#### [Passage]
════════════════

One of the big issues in epistemology is the problem of infinite regress. "I believe the sun will rise." "How do you know that?" "Because it always has." "How do you know that?" "Because my memory and human records confirm it has." "How do you know that?" "Because I've examined those memories and records." "How do you know that?" And so on. It looks like this could go on forever. It seems like any answer you give can be doubted. We can always keep asking "How do you know that?" And this isn't the only line of regress. "I believe the sun will rise." "How do you know that?" "Because it always has." "How do you know something that's always happened will continue to happen?" And so on.
The difference between these two lines of questioning is that the first is about the facts, while the second is about which rules are valid when interpreting those facts. Every rule is doubtable, because exceptions are always possible, and every fact is doubtable, because we could always be mistaken, someone could always have made an error, or lied, or our memories could be inaccurate or false, and so on. Thus, the problem of regress is just this: Where is it reasonable to stop doubting, to stop asking questions? When should we just shut up and believe?
Chris says "I do not think that Carrier has escaped the problem of regress" because "no line of reasoning can ever get us out of skepticism regarding memory, because in order to reason we must be able to remember the previous steps of the line of reasoning" and therefore, Chris concludes, "I think [Christian apologist Alvin] Plantinga has hit upon the only real solution to the problem of regress." Chris acknowledges but doesn't say enough about my refutation of Plantinga's proposed solution in Sense and Goodness without God (especially on pages 43-47 and 184-85).
What is Plantinga's "solution"? Simply to assume Christian Theism is true, and that we are fully justified in assuming this without needing any evidence Christian Theism is true. "I don't need a reason to believe it." Silly, you might say, but a number of Christians agree with him and are marching along to the same tune. In his own attempt at a solution (on a subsequent blog entry), Chris says "though one belief may be occasionally traced to another, there must always be givens, or else we fall back into the problem of regress," which I likewise argue. Yet I could not find any actual solution to this problem on his blog.
Chris seems to say that all we need do is just arbitrarily assume some things, but he never explains what things we are allowed to assume, or why it is okay to assume those things, and not others, or a smaller set of things to begin with. He recognizes this as a problem for Plantinga--as Chris says, if we get to assume Christian Theism is true, then we could just as easily assume Great Pumpkinism is true, so where does that get us? But if we can't just start with assumptions like those, because they are dangerously and irresponsibly arbitrary (and they are), then what assumptions can we start with? Chris doesn't say. That's not a solution.

════════════════

#### [Record excerpts]

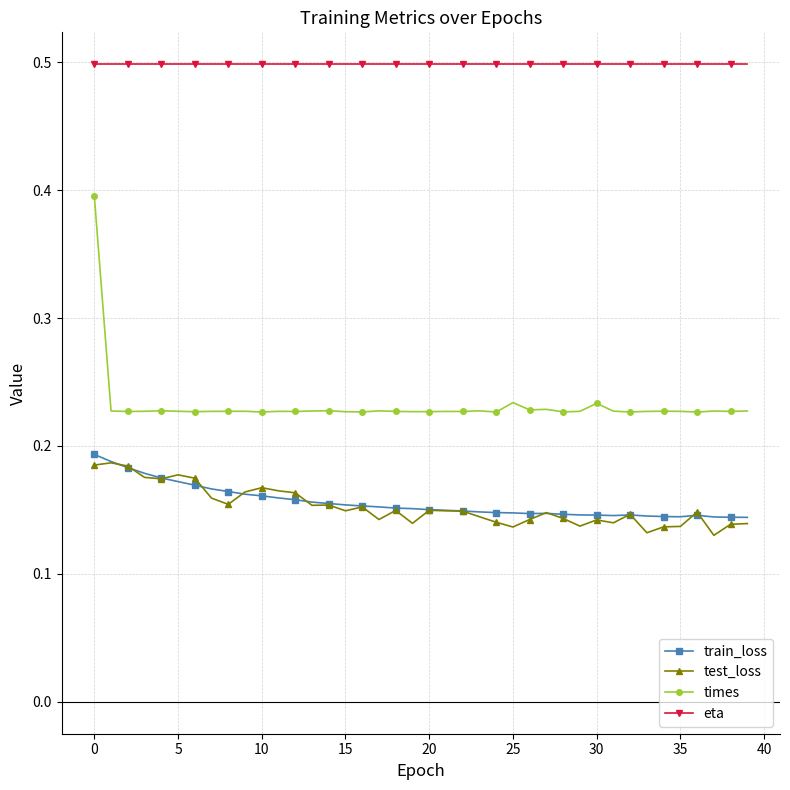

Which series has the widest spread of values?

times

════════════════

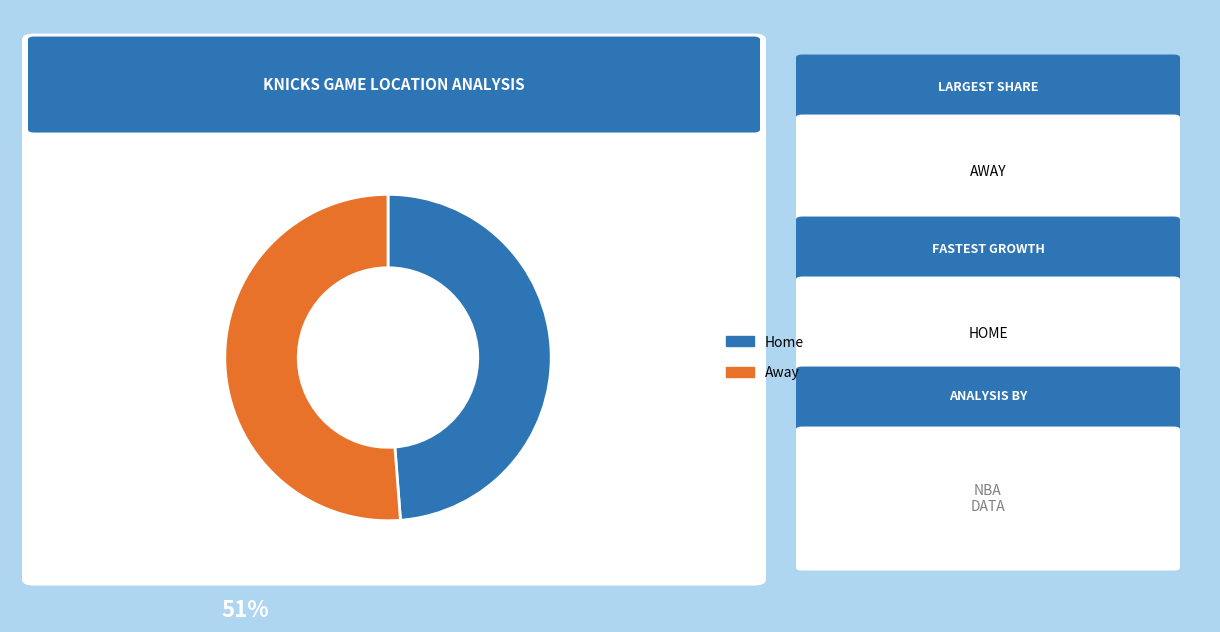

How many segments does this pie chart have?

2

════════════════

#### [Problem 1]
Can you rewrite the regress passage starting with "Chris seems to" and going on through "not a solution.", swapping "assumptions" for "premises"?
#### [Problem 2]
Answer these questions about the regress passage:
(a) Why, according to the passage, is every rule doubtable?
(b) Which pages of Sense and Goodness without God does the author point to for the refutation of Plantinga's proposed solution?
(c) What does Plantinga assume to be true without needing any evidence?
#### [Problem 3]
How would the regress passage carry on after its final sentence?

#### [Result 1]
Chris seems to say that all we need do is just arbitrarily assume some things, but he never explains what things we are allowed to assume, or why it is okay to assume those things, and not others, or a smaller set of things to begin with. He recognizes this as a problem for Plantinga--as Chris says, if we get to assume Christian Theism is true, then we could just as easily assume Great Pumpkinism is true, so where does that get us? But if we can't just start with premises like those, because they are dangerously and irresponsibly arbitrary (and they are), then what premises can we start with? Chris doesn't say. That's not a solution.

#### [Result 2]
(a) Because exceptions are always possible.
(b) Pages 43-47 and 184-85.
(c) Christian Theism.

#### [Result 3]
In contrast, I did offer a solution. And it works. Chris thinks it doesn't, but he seems to have missed several elements of my epistemology, although not everything he missed is adequately explicit in my book. So here's a clearer exposition on the subject.
First, I discuss radical skepticism a bit more in Sense and Goodness than Chris seems aware, and in ways directly pertinent to this discussion. Just look up "Cartesian Demon" in the index and read every passage listed there. It's important to understand what a Cartesian Demon is, and why we are justified in rejecting the existence of such a thing. Basically, a Cartesian Demon (or CD) is anything (intelligent or otherwise) that meddles with our perception and memory in exactly such a way as to consistently mislead us into false conclusions. It's the big "Well, what if someone planted all the evidence!?" objection to every conceivable claim. It needn't be a "someone," either. We could just as easily say something like, "Well, what if an undiscoverable conjunction of physical laws and processes is misleadingly creating all the evidence?" Either way, we're talking about an appeal to a Cartesian Demon.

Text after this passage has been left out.